If China wants to have a ccTLD for .cn with Chinese characters (after the JPA termination) it still has to go through the IANA process which means that the .cn root zone file will move from IANA to the NTIA/DOC and a US governmental person will look into the case and only after clearance it will authorize its publication in the Hidden Server managed by VeriSign. This is a burocratical technical procedure (never misused but always mistrusted with a lot of symbolic meaning). Neither the IANA contract nor the contract between the DoC and VeriSign will be affected from the termination of the JPA. And this IANA/DOC/VeriSign-procedure will be defined as an important element to guarantee the security and stability of the Internet, a service of the USG for the global Internet community.

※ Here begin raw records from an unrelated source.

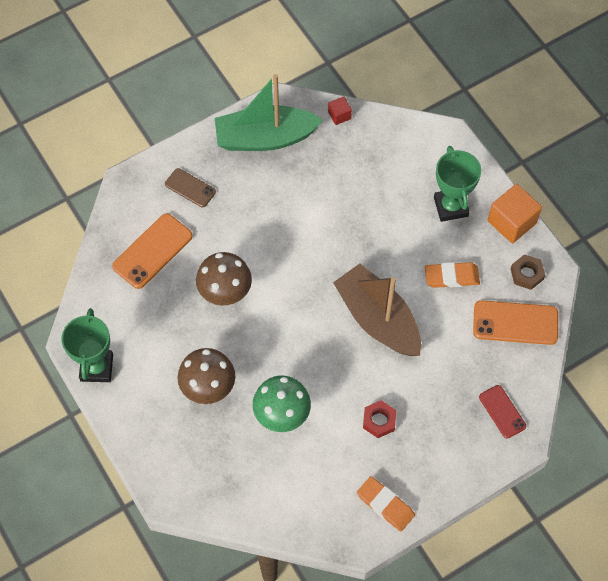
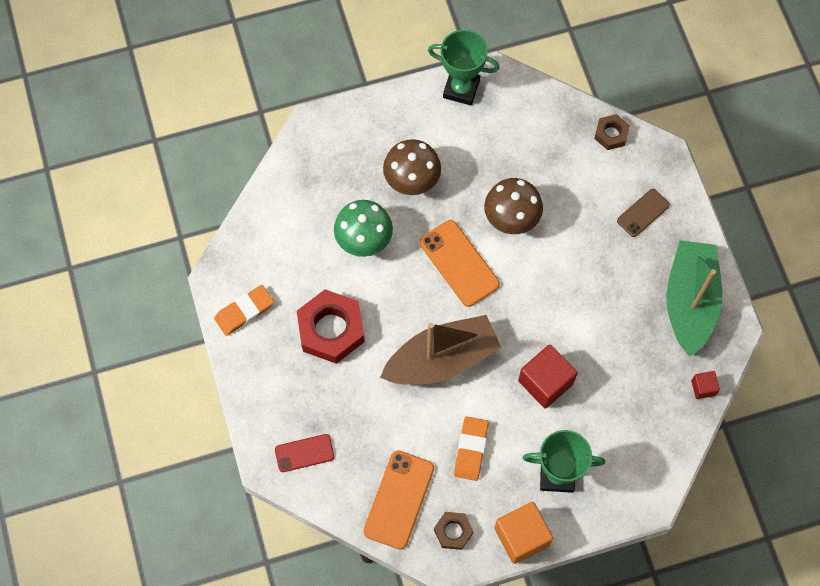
camera: 105 degrees right, 5 degrees up
(116, 228) = (611, 134): none -> brown nut
(152, 251) = (576, 162): orange phone -> orange phone (459, 263)
(372, 232) = (545, 382): none -> red cube
(379, 421) = (331, 330): red nut -> red nut, size x1.90

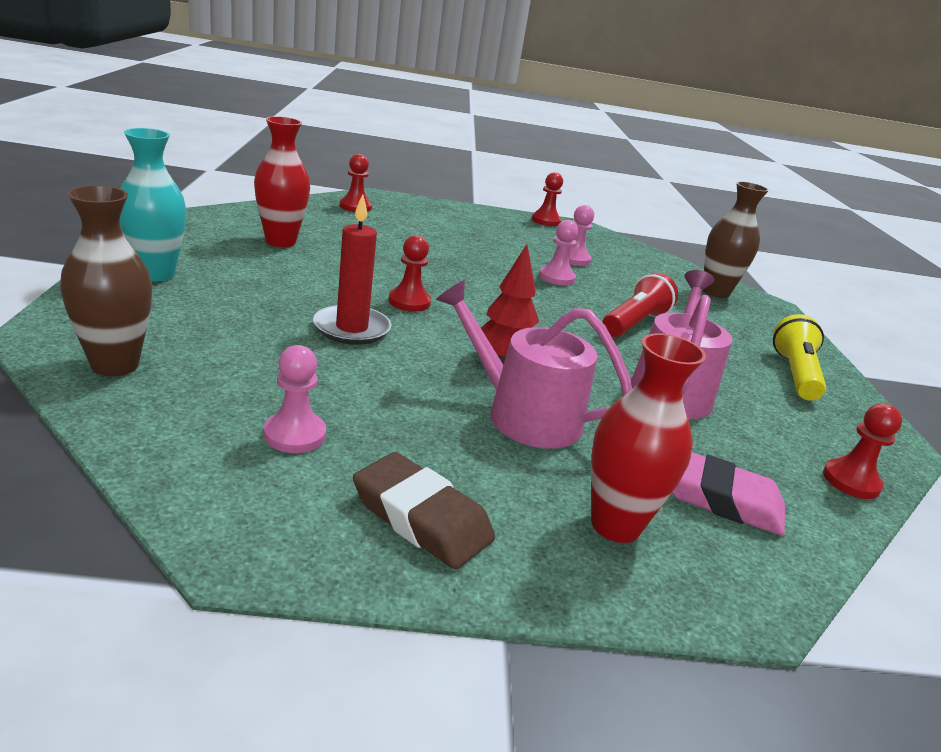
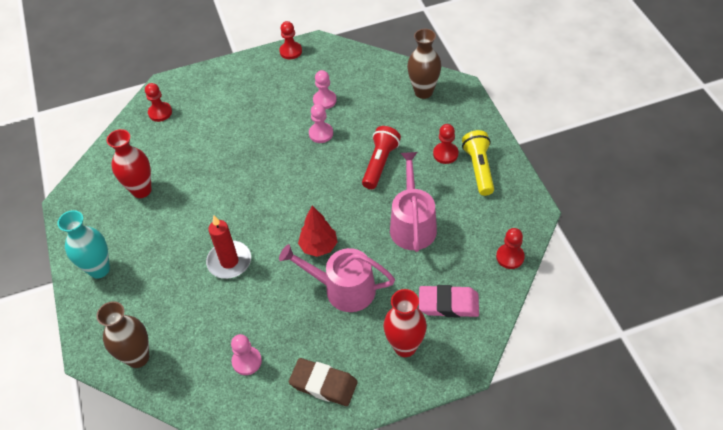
camera: 10 degrees left, 25 degrees up
(409, 302) = (247, 216): red pawn -> red pawn (445, 154)

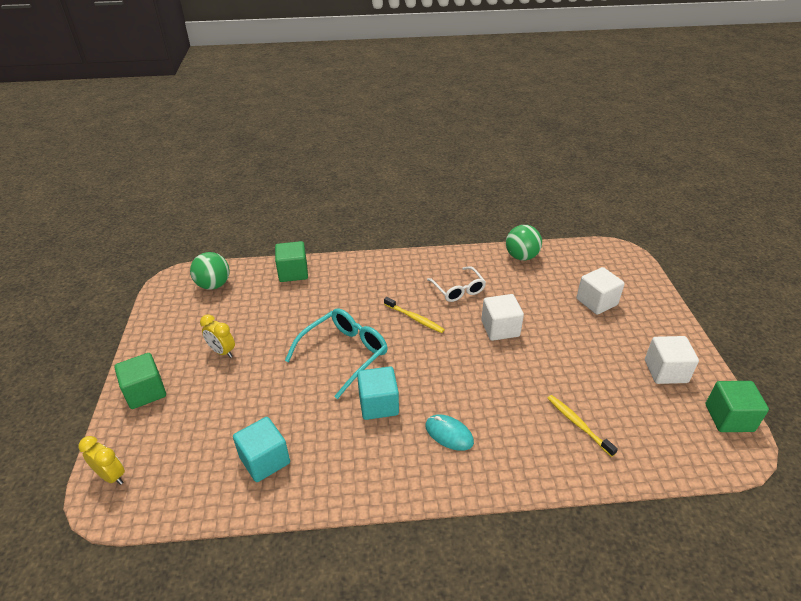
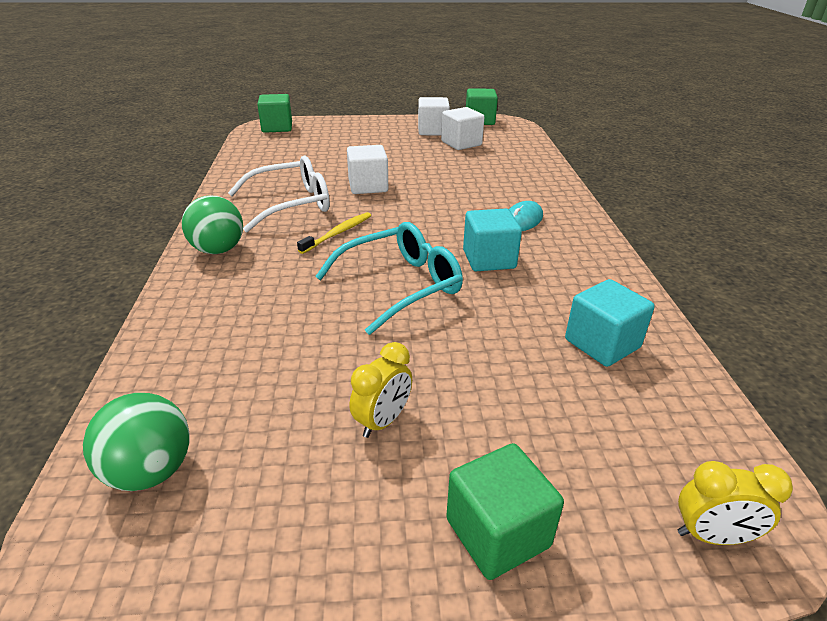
camera: 90 degrees left, 5 degrees down
(111, 476) = (711, 536): yellow clock -> yellow clock turned 120 degrees counterclockwise
(293, 272) = (173, 347): green cube -> green cube (277, 127)
(344, 354) = (400, 285): turquoise glasses -> turquoise glasses turned 105 degrees clockwise
(458, 289) = (291, 204): white glasses -> white glasses, size x1.51
(521, 256) = (245, 166): green ball -> green ball (218, 250)
(578, 424) = (496, 165): yellow toothbrush -> none
(596, 302) = (338, 142): white cube -> white cube (461, 143)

And (if the symbolism is excluded) it is difficult to disagree. Did some intelligent workable and effective solutions came up in the ten years of discussion? A UN Internet Security council? Another private company as external oversight body?  A new NGO? ICANN itself? All ideas have their merits but unchecked side-effects. And they could open other boxes of pandora. 
 
My proposal - which I made in WGIG - to establish an external (multistakholder) ad-hoc Committee (like ICANNs committee for the contigency plan) which would be activated only in cases where a deletion, modification or addition of a root zone file into or out of the root raises concerns by legitimate parties was never seriously discussed. Lets wait and see what will happend. 
 
Wolfgang   

________________________________

Von: Bret Fausett [mailto:bfausett at internet.law.pro]

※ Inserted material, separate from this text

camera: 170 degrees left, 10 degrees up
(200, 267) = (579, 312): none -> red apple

Gesendet: Do 03.04.2008 02:19
An: governance at lists.cpsr.org
Betreff: Re: [governance] NTIA announcement on JPA



I didn't read this "announcement" as announcing much at all. I 
wouldn't be too quick to read much into it.

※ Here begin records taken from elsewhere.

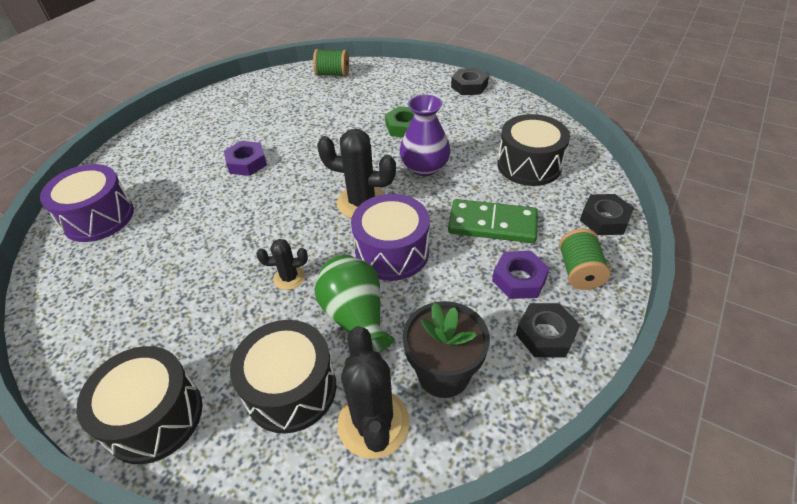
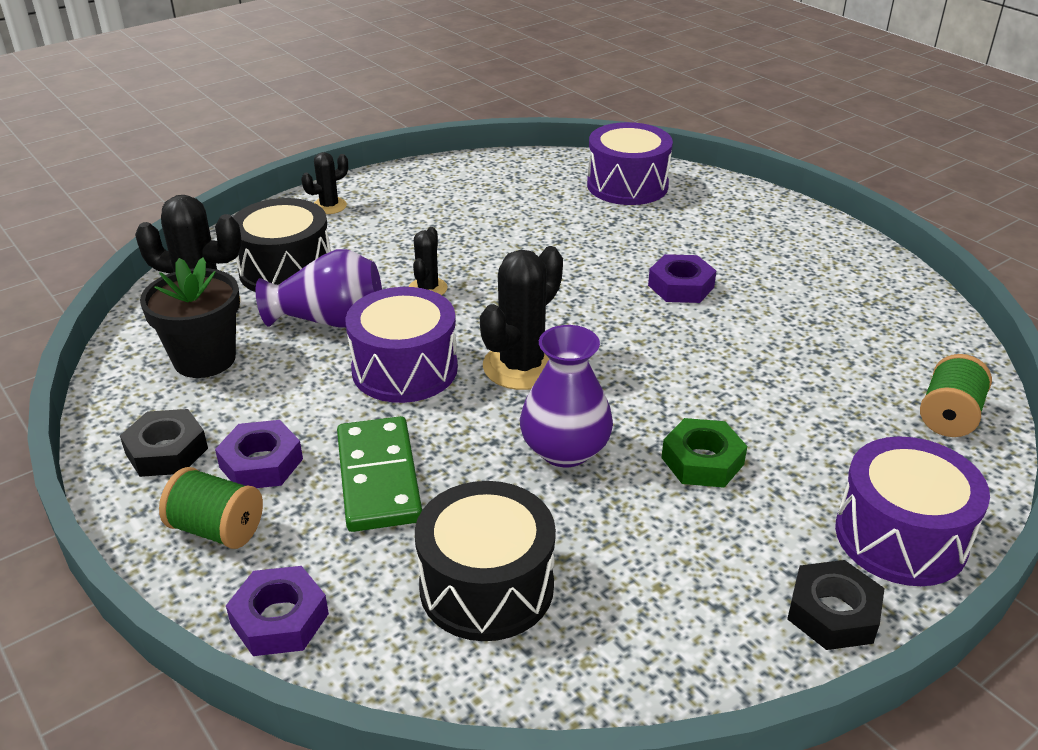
camera: 110 degrees right, 10 degrees down
(154, 416) = (329, 206): black drum -> black cactus
(355, 318) = (329, 320): green vase -> purple vase
(418, 78) = (900, 537): none -> purple drum
(492, 224) = (379, 478): green domino -> green domino turned 45 degrees counterclockwise
(604, 219) = (279, 619): black nut -> purple nut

As far as whether ICANN ever will be privatized, remember that the 
document that started us on this process was a 1996 publication of the 
Clinton Administration. Clinton started the ball rolling, but left it 
to the next administration, Bush, to complete. When the JPA was agreed 
in 2006, to resolve in 2009, Bush, in turn, effectively passed the 
task to the next administration, McCain/Clinton/Obama, to complete. I 
don't think it's realistic to expect that new administration, whoever 
is leading it, six months into its term in office, to privatize ICANN 
completely in September, 2009. "Giving away the Internet," which is 
what it will be called by ICANN's political opponents here in the 
U.S., is politically risky. The understandable inclination of U.S. 
politicians, even those who might agree with the concept of 
privatizing these global resources, is to delay, and leave it to 
someone else to finally make it happen.